Polise kayıp ilanı veriliyor. Ve sonuç olarak eşi arıyor "Okulda çocuğumun çıkışını bekliyorum" diyerek başladığı telefon konuşmasında sekiz yıldır imam nikahlı evli olduğunu ve çocuğu olduğunu söylüyor..
Arkadaşım evlendiği için rahmetli eşinden aldığı maaş kesilmiş ve sigortası yok ve hamile de kalmış.. Bunları anlatırken gözyaşları içinde anlatıyor bana ve tavsiye istiyor.. Keşke evlenmeden önce istişare yapsaydık şimdi ben ona ne desem faydasız buluyorum.
"Mutlaka bir avukatla görüşüp ne gibi seçeneklerin var bi öğren dedim."

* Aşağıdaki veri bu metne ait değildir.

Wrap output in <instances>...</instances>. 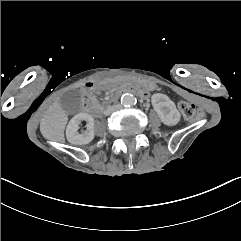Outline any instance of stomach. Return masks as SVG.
I'll return each instance as SVG.
<instances>
[{"label":"stomach","instance_id":"stomach-1","mask_svg":"<svg viewBox=\"0 0 241 241\" xmlns=\"http://www.w3.org/2000/svg\"><path fill=\"white\" fill-rule=\"evenodd\" d=\"M111 82L114 85H140L149 90L156 88V83L153 80L137 77L133 75H127L124 73H117L111 78Z\"/></svg>","mask_w":241,"mask_h":241}]
</instances>
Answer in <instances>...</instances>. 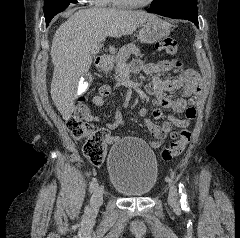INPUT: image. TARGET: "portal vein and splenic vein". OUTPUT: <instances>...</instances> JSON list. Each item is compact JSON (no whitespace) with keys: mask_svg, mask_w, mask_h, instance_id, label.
I'll list each match as a JSON object with an SVG mask.
<instances>
[{"mask_svg":"<svg viewBox=\"0 0 240 238\" xmlns=\"http://www.w3.org/2000/svg\"><path fill=\"white\" fill-rule=\"evenodd\" d=\"M100 48H101V45L92 47V49H91L92 54H97L99 52Z\"/></svg>","mask_w":240,"mask_h":238,"instance_id":"portal-vein-and-splenic-vein-1","label":"portal vein and splenic vein"}]
</instances>
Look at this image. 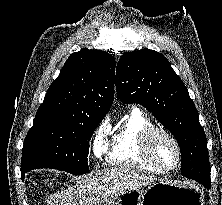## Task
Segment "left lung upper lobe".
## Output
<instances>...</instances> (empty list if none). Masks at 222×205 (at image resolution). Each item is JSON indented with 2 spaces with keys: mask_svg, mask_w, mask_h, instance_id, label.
Returning a JSON list of instances; mask_svg holds the SVG:
<instances>
[{
  "mask_svg": "<svg viewBox=\"0 0 222 205\" xmlns=\"http://www.w3.org/2000/svg\"><path fill=\"white\" fill-rule=\"evenodd\" d=\"M116 89L123 103H139L150 111L177 139L181 154H196L204 164L201 182H211L207 139L198 112L162 54L149 49L124 53L117 64Z\"/></svg>",
  "mask_w": 222,
  "mask_h": 205,
  "instance_id": "1",
  "label": "left lung upper lobe"
}]
</instances>
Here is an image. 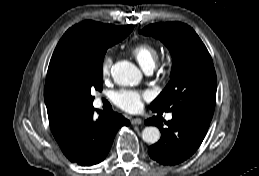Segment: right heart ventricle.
Returning a JSON list of instances; mask_svg holds the SVG:
<instances>
[{"instance_id": "obj_1", "label": "right heart ventricle", "mask_w": 259, "mask_h": 176, "mask_svg": "<svg viewBox=\"0 0 259 176\" xmlns=\"http://www.w3.org/2000/svg\"><path fill=\"white\" fill-rule=\"evenodd\" d=\"M131 54L144 70L153 69L158 60V49L148 42H138L130 49Z\"/></svg>"}]
</instances>
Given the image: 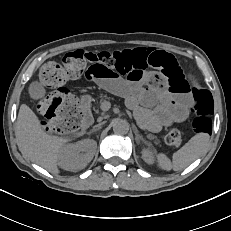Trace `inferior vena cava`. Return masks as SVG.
I'll return each instance as SVG.
<instances>
[{"label":"inferior vena cava","instance_id":"obj_1","mask_svg":"<svg viewBox=\"0 0 231 231\" xmlns=\"http://www.w3.org/2000/svg\"><path fill=\"white\" fill-rule=\"evenodd\" d=\"M102 123L95 125L93 128H98L99 126L101 127Z\"/></svg>","mask_w":231,"mask_h":231}]
</instances>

Evlatları annesine sahip çıkmıyorlar, aramış yardım teklifine olumlu cevap alamamış.. Hiçbir gelir kaynağı yok evi kira, sağlık sigortası da yok..
Şimdi soruyorum bir insan yaşı kaç olursa olsun hayata yeniden mutlu olmak için tutunmak istemesi suç mu? Aşık olabilir sevebilir bu gayet insani bir haktır. Allah cc kuluna bu hakkı veriyor. Evlenmekte boşanmakta Haktır.
Geçmişte ne yaşandı bilemem intikamlık bir durum mu vardı. Erkek çevresine kendini ispat mı etmek istedi bilemem ama şu an madur durumda bir kadın ve masum bebeği var.
Yazıklar olsun böyle eşlere...
Ya ben! Birisinin teklifine yanılıp da evet desem.. Allah muhafaza yukarıdaki olay benim başıma gelse, evim kira benim ve rahmetli eşimin emekli maaşından başka bir gelirim de yok.
Düşünüyorum da, nasıl geçinirim, yavrularımın yüzüne nasıl bakarım? Allah muhafaza düşmanıma bile böyle bir imtihan vermesin...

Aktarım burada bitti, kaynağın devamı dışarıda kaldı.